Вверх по течению | страница 13



И я с сухостоем.

Поначалу все было как-то невинно, что ли. На глазах у всех. Прибегала, садилась рядом, прижималась к боку, и начиналось все с плача по безвременно ушедшему отцу, приходилось утешать, а заканчивалось все одинаково тем, что просила она меня спеть «Вечную любовь».

Потом как-то осмелела и на сеновал ко мне ночью прошмыгнула. Разбудила. Опять ее утешай…

Залезла ко мне под тулуп, поплакала немного, потерлась об меня всем телом, потом целоваться вздумала. Решил я, что попробую просто петингом отделаться, но… требование юной чертовки было категоричным и императивным.

– В дырочку!

Так конечно долго продолжаться не могло, но месяц с небольшим мы продержались, тая наши новые отношения от остальной семьи.

Потом попались.

Точнее она попалась, когда очередной раз ночью в сенях с дядей столкнулась, который до ветру выйти намылился не вовремя.

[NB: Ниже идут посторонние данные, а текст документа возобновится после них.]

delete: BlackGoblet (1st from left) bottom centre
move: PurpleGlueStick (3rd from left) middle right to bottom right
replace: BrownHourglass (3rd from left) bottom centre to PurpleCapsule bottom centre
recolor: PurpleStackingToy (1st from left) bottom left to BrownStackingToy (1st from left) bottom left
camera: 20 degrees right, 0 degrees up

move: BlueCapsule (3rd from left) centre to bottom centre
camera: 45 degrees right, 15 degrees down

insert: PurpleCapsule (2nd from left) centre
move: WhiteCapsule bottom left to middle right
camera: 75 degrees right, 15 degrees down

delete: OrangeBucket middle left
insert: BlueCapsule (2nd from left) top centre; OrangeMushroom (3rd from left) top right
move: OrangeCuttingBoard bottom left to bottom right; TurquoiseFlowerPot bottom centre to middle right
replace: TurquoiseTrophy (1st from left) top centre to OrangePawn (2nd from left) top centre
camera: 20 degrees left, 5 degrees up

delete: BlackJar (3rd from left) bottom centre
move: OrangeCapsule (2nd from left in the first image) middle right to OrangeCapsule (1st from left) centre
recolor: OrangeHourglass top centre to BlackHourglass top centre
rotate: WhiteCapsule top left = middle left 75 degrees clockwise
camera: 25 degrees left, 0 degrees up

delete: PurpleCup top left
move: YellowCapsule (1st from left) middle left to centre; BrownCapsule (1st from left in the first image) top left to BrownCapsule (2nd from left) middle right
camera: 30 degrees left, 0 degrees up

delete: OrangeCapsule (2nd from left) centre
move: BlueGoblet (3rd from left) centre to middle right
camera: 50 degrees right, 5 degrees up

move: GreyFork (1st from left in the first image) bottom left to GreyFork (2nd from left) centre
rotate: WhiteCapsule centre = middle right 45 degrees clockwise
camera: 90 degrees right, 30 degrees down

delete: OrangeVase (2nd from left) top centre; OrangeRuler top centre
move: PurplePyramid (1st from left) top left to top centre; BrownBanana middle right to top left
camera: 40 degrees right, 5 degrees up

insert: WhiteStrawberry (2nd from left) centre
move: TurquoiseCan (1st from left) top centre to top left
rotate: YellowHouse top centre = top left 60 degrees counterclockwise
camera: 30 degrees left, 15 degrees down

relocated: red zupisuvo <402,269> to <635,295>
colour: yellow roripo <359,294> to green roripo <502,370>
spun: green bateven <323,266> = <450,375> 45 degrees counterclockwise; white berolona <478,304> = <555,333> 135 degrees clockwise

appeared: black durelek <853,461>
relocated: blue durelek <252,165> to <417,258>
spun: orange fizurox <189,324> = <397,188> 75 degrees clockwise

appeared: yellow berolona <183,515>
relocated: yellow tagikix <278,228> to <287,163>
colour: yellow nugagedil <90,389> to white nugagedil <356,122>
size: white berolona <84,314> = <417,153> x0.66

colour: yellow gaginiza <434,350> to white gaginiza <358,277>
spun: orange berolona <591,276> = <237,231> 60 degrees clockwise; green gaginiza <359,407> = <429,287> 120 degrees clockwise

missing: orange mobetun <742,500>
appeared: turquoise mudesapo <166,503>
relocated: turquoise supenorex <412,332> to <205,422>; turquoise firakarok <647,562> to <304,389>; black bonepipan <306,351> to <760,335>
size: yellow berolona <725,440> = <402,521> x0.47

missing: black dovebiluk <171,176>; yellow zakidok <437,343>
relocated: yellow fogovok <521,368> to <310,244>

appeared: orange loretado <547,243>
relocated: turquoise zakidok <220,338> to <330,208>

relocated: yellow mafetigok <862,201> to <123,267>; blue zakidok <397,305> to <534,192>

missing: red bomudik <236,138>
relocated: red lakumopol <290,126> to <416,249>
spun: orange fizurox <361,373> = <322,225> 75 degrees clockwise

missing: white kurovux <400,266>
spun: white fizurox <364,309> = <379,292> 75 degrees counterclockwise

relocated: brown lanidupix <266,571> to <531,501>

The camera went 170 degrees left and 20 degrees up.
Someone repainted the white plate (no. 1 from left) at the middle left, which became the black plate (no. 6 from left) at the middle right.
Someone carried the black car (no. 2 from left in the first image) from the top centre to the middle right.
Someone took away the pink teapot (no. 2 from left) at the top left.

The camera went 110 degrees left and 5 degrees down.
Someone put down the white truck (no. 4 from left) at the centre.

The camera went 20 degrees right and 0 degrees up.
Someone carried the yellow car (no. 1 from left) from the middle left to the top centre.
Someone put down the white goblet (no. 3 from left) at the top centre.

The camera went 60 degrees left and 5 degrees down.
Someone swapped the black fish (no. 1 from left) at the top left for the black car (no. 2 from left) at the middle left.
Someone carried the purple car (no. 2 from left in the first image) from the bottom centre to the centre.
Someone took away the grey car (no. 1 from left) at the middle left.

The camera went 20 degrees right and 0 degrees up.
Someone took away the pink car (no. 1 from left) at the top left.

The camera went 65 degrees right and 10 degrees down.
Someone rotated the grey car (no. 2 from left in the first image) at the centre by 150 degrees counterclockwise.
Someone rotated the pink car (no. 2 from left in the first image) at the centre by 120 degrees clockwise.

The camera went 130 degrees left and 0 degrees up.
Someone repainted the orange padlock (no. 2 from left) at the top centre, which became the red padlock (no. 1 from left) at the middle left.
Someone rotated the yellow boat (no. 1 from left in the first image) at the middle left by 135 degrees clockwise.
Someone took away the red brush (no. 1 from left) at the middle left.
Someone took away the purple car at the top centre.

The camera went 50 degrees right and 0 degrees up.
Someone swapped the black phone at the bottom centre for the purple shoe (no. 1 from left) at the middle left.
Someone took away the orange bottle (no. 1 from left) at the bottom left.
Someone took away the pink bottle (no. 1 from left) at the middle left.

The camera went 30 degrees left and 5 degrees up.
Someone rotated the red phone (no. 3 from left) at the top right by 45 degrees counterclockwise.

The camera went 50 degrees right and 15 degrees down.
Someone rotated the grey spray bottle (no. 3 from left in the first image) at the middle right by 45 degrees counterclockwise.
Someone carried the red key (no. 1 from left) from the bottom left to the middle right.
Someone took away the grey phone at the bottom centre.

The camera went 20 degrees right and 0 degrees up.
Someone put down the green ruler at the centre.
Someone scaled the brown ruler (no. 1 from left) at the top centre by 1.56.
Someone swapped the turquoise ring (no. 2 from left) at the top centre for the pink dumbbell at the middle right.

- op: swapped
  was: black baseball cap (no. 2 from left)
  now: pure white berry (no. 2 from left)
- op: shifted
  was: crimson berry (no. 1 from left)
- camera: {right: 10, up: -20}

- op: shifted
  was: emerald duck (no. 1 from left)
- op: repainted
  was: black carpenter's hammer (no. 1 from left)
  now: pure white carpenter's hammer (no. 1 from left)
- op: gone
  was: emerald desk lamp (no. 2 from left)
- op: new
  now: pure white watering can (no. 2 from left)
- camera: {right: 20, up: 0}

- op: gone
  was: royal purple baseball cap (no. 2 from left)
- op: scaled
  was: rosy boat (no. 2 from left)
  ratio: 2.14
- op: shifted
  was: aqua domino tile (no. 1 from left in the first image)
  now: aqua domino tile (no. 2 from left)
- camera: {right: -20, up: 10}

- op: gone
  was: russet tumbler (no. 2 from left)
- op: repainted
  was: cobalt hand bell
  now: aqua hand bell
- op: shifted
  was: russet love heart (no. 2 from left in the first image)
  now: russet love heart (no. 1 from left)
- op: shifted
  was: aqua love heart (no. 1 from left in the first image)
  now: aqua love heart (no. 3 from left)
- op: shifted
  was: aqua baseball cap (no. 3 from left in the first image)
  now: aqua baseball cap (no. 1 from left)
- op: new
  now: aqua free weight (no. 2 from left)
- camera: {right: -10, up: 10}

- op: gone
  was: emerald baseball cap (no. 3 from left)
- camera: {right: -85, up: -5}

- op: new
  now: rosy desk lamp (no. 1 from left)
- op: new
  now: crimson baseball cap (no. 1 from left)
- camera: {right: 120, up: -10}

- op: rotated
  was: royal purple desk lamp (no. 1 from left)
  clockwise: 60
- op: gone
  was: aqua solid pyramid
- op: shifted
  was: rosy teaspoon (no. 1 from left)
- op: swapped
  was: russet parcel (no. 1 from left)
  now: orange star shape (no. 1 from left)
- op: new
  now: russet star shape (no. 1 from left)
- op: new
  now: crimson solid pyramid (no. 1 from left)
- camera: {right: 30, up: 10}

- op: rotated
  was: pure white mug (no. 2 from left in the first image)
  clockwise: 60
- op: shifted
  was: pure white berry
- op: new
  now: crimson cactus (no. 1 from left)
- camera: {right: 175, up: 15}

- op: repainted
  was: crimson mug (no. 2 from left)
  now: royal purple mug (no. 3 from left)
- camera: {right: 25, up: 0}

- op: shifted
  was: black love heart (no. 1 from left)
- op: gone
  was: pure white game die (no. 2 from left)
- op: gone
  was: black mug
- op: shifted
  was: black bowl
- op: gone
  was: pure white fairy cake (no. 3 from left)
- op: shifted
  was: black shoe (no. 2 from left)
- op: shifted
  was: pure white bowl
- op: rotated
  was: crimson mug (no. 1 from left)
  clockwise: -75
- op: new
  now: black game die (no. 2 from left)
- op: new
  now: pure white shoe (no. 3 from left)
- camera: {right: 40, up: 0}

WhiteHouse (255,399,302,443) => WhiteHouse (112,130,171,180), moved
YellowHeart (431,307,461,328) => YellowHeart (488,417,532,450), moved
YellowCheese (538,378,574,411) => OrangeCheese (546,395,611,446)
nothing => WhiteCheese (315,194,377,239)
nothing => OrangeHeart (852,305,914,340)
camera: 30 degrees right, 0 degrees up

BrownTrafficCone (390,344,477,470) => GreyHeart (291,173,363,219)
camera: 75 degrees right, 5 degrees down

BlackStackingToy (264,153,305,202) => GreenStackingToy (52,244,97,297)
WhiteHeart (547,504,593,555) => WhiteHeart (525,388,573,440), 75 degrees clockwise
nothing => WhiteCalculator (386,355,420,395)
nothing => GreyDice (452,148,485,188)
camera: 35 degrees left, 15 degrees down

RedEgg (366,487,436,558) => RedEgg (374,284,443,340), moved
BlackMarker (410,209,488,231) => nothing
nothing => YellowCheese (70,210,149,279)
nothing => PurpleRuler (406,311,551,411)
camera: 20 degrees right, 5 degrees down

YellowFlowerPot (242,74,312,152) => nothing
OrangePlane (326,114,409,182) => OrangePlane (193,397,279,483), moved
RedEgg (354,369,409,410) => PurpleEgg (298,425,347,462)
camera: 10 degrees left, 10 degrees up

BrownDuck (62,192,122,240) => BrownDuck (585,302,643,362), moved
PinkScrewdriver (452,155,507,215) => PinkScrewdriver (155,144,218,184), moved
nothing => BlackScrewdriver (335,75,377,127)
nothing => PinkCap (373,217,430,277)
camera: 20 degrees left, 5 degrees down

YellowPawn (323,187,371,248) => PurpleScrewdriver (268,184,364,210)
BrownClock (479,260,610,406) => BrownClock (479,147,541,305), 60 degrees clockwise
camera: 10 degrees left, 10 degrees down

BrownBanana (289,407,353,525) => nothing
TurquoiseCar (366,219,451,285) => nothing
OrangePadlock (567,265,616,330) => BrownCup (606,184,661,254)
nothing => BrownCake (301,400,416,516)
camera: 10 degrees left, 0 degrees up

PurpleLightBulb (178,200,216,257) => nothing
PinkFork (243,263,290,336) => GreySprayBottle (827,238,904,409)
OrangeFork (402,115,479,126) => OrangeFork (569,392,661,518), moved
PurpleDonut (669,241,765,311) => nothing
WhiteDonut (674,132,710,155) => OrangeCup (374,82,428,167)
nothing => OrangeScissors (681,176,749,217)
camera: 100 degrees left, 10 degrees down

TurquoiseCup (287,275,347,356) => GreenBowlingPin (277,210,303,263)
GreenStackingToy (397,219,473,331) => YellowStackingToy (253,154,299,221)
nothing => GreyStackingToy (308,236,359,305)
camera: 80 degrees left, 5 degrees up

Меня с нее никто не снимал, так что только подозрениями, хотя и суровыми, со стороны хозяина я легко отделался. Кузнец только глазами сверкал, но коли не пойман, как говориться, то и не вор… А по их понятиям за конкретную предъяву надо ответ держать по всей строгости. Только работой меня нагрузили сильнее, чтобы на ночь сил не оставалось. Но это он по своему возрасту судил, сам упахивался вместе со мной так, что к вечеру его ноги не держали. Я тоже сильно уставал, но юный организм бабу хотел больше, чем сна.

Продолжалось бы так и дальше, встречи только хитроумнее обставлять пришлось, да и тепло настало, в лесу зеленый лист вылез. Пришло время собирать ранние травки и дикий чеснок. Так что, поставив силки, приходил я в условленное место в густых кустах лещины, где и любились мы с Эликой, никого уже не опасаясь. Потом порознь расходились и приходили домой по одному – она с корзиной, я с двумя – тремя кроликами. А то и облезлым енотом. С виду все чинно и благородно.

В конце мая поехали мы с кузнецом на ярмарку в долину только вдвоем почему-то.

Расторговались быстро, в два дня.

Закупили что нам в горах потребно.

И повел он меня в казенный дом, как сказал: документ мне выправлять. Я и пошел спокойно, так как никакой подлянки от него не ожидал. А зря.

Где-то полчаса я ждал кузнеца в унылом коридоре присутствия на жестком стуле. Потом и меня вызвали к местному начальству в убогий кабинет, где единственным ярким пятном был ростовой портрет императора в золоченой раме.

Тучный усатый начальник в мундире, смутно напоминающий иллюстрации Йозефа Лады к «Бравому солдату Швейку», долго тряс мне руку, чуть кисть не оторвал, и нудно восхвалял мои мнимые достоинства и имперский патриотизм, пока до меня не дошло, что я, стараниями кузнеца, записался добровольцем в армию. Уже.